> Texto

━━━━━━━━

Secretário do ministério reconhece falhas na ampliação de universidades e diz que “problemas não podem ser negligenciados”

O secretário da Educação Superior (Sesu), Luiz Cláudio Costa, reconheceu que o s projetos de expansão das federais enfrentam problemas . Mas, na opinião dele, eles não podem ser negligenciados. Costa garante que as dificuldades enfrentadas pelas instituições que aderiram aos programas de ampliação e reestruturação financiados pelo governo federal estão sendo monitoradas pelo Ministério da Educação. Para ele, a expansão é um avanço.

“Estamos terminando 3,5 milhões de metros quadrados em obras de toda ordem, que estão transformando nossas universidades. Há mais de 3,4 mil obras Brasil afora. Não se pode negligenciar os problemas que a expansão envolve, mas é natural que eles existam. É bom que a juventude e os professores cobrem também, para haver uma ação conjunta. Todo caso (de problema) é importante e estamos monitorando isso”, afirma o secretário.

━━━━━━━━

> Lista de exercícios
1. Responda com base na notícia sobre a expansão das universidades federais:
(a) Qual cargo Luiz Cláudio Costa ocupa?
(b) Quantas obras existem Brasil afora, segundo o secretário?
(c) Quantos metros quadrados em obras estão sendo terminados?
2. Atualize a notícia sobre a expansão das universidades federais: reescreva tudo desde "O secretário da" até "afirma o secretário.", trocando "Ministério da Educação" por "MEC".
3. Leve adiante a notícia sobre a expansão das universidades federais, começando logo após a última frase apresentada.

━━━━━━━━

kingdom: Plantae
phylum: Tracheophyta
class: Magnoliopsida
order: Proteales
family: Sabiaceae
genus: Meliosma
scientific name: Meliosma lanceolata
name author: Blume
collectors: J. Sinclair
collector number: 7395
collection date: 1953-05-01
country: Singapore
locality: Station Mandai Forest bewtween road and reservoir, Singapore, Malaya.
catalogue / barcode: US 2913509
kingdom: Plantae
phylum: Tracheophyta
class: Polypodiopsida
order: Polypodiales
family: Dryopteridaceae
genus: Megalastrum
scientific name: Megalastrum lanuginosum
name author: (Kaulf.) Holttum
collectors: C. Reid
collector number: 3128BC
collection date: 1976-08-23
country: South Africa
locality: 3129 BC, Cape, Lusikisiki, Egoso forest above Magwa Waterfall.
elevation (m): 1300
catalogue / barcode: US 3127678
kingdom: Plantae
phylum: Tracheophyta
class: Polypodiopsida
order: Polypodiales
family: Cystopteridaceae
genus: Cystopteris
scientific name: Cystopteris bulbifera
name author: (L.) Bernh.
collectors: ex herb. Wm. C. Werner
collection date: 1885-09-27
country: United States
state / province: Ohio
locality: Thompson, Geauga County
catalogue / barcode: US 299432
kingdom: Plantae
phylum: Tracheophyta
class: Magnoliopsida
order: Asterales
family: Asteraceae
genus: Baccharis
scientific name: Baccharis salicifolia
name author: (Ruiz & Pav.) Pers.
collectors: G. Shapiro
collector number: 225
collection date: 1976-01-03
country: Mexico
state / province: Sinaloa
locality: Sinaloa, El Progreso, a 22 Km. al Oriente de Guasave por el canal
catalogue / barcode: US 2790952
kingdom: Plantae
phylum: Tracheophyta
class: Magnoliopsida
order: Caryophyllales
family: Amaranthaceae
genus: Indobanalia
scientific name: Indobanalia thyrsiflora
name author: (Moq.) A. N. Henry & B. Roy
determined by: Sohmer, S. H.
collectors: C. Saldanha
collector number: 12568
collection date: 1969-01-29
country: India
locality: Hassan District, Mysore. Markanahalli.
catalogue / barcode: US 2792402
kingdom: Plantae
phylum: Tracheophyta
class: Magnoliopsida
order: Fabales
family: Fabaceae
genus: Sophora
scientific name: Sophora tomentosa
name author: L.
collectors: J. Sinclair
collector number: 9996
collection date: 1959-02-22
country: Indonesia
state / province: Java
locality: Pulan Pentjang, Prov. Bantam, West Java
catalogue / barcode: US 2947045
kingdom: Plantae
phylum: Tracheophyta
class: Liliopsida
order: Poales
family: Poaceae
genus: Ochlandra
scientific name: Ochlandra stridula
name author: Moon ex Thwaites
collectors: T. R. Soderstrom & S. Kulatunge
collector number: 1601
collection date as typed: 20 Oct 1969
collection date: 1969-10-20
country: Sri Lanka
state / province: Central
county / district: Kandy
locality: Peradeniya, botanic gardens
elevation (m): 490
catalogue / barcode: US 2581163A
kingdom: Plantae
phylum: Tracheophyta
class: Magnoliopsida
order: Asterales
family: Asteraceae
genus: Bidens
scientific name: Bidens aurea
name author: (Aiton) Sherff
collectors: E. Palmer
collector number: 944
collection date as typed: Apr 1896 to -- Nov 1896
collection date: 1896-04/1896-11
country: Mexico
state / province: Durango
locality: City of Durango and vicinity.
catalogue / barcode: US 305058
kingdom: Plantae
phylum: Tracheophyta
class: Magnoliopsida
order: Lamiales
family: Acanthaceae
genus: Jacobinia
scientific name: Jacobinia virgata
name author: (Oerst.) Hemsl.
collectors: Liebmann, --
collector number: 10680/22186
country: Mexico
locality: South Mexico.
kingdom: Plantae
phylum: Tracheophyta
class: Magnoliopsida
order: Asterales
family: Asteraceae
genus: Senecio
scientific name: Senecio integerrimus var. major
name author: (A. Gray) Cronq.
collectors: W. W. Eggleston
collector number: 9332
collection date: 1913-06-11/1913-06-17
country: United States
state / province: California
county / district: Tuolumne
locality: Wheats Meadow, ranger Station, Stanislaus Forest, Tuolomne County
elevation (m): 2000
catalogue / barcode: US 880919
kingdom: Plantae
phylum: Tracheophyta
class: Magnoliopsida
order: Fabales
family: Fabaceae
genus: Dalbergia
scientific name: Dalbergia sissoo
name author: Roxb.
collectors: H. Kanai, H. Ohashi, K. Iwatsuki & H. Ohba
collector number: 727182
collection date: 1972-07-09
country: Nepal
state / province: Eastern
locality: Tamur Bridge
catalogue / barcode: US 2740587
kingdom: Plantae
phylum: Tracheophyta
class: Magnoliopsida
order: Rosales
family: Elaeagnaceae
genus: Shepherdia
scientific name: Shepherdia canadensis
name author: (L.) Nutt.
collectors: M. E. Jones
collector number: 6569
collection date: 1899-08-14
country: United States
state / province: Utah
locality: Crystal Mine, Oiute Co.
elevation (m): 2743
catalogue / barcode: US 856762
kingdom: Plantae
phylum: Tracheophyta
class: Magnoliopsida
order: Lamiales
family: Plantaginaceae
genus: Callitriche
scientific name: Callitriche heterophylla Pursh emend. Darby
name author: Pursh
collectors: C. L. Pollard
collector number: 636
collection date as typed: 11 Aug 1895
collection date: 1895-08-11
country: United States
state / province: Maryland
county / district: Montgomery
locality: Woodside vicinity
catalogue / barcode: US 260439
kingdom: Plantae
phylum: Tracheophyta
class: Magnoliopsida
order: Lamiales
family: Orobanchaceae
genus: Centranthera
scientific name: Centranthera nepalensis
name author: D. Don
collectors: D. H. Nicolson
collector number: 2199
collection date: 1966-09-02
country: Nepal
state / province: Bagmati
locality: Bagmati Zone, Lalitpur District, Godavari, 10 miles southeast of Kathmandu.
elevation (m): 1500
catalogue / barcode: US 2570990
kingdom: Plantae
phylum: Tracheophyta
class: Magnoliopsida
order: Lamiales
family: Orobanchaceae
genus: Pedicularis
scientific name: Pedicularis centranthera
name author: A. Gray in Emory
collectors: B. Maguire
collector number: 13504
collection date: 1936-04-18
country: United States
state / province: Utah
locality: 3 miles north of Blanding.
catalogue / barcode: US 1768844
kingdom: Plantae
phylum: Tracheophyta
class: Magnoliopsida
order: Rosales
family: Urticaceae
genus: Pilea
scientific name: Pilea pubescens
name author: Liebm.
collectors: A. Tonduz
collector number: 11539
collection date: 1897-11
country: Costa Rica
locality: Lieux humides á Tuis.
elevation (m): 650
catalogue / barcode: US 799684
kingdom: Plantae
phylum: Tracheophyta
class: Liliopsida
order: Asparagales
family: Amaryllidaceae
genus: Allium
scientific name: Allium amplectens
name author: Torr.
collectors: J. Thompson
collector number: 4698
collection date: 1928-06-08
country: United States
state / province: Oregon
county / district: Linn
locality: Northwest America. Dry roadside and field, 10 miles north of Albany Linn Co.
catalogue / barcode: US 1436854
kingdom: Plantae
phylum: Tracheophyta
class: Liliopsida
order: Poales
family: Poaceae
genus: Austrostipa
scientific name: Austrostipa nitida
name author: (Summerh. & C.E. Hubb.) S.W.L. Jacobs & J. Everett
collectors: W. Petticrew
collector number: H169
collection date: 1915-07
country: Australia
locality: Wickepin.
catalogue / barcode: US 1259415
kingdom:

━━━━━━━━

> Respostas
1.
(a) Secretário da Educação Superior (Sesu).
(b) Mais de 3,4 mil obras.
(c) 3,5 milhões de metros quadrados.

2.
O secretário da Educação Superior (Sesu), Luiz Cláudio Costa, reconheceu que o s projetos de expansão das federais enfrentam problemas . Mas, na opinião dele, eles não podem ser negligenciados. Costa garante que as dificuldades enfrentadas pelas instituições que aderiram aos programas de ampliação e reestruturação financiados pelo governo federal estão sendo monitoradas pelo MEC. Para ele, a expansão é um avanço.

“Estamos terminando 3,5 milhões de metros quadrados em obras de toda ordem, que estão transformando nossas universidades. Há mais de 3,4 mil obras Brasil afora. Não se pode negligenciar os problemas que a expansão envolve, mas é natural que eles existam. É bom que a juventude e os professores cobrem também, para haver uma ação conjunta. Todo caso (de problema) é importante e estamos monitorando isso”, afirma o secretário.

3.
Costa foi procurado pelo iG para comentar reportagens divulgadas esta semana sobre as precárias condições de ensino da unidade da Universidade Federal do Rio de Janeiro (UFRJ) em Macaé (RJ) . Estudantes de Medicina procuraram a Justiça para exigir que a instituição os acomode na sede, no Rio de Janeiro, por conta da falta de infraestrutura do campus em Macaé. No curso de Engenharia , a evasão no primeiro ano de funcionamento foi de 33%.

Um relatório do MEC, feito para a abertura do curso de Medicina , já mostrava deficiências consideradas graves, como mostra reportagem do iG . O coordenador da graduação, Paulo Mendonça , acusou a avaliação de “parcialíssima”. O secretário da Educação Superior defendeu as avaliações, dizendo que elas servem para apontar “o que precisa ser melhorado e corrigido pela instituição”. Lembrou que comissões de especialistas analisam critérios de condições de ensino, mas que estudantes também passam pela avaliação para compor a qualidade do curso.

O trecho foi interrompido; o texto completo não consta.